[Available data — start]
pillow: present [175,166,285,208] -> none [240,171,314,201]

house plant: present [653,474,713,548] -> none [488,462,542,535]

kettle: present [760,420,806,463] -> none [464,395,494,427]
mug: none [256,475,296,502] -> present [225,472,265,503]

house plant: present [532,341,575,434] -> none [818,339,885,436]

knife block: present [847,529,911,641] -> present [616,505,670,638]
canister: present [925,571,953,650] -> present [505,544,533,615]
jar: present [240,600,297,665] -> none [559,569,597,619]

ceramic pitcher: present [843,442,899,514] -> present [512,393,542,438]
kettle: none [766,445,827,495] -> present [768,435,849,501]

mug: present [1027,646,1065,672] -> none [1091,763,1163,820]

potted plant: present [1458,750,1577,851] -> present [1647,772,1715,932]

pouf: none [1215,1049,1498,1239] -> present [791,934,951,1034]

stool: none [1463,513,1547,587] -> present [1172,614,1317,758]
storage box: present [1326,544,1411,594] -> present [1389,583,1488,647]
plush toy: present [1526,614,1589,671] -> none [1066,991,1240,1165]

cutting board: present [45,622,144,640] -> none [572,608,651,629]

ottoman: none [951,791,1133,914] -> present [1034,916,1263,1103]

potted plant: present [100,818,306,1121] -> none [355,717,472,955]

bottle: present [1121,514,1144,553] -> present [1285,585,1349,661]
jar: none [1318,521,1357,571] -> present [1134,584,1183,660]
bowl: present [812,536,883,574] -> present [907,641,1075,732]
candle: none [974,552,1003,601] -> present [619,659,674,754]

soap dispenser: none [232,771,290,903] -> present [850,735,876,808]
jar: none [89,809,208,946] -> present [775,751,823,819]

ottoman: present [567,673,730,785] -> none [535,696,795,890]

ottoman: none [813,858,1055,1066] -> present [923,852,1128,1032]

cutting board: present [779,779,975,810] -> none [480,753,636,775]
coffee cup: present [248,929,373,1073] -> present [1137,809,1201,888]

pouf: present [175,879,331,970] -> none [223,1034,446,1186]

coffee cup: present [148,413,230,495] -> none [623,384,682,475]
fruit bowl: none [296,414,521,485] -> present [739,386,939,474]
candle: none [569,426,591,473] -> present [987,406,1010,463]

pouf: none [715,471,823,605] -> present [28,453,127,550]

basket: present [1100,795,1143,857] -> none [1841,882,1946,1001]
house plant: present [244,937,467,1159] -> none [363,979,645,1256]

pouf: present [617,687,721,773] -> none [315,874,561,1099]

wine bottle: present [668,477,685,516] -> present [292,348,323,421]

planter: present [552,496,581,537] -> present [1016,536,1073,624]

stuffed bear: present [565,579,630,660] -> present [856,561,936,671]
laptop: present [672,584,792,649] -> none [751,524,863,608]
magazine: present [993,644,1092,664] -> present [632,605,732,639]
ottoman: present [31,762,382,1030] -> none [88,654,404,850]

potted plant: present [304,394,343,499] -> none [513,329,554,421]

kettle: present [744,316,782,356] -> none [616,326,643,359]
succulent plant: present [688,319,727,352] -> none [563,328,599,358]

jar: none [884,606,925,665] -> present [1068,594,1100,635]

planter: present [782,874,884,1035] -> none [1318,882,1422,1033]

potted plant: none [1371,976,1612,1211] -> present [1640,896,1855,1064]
[Available data — finish]
What you have to do: The lines from the beginning of the records through the line containing "knife block: present" should be reproduced exactly. Include nothing else.

Result of the exercise:
pillow: present [175,166,285,208] -> none [240,171,314,201]

house plant: present [653,474,713,548] -> none [488,462,542,535]

kettle: present [760,420,806,463] -> none [464,395,494,427]
mug: none [256,475,296,502] -> present [225,472,265,503]

house plant: present [532,341,575,434] -> none [818,339,885,436]

knife block: present [847,529,911,641] -> present [616,505,670,638]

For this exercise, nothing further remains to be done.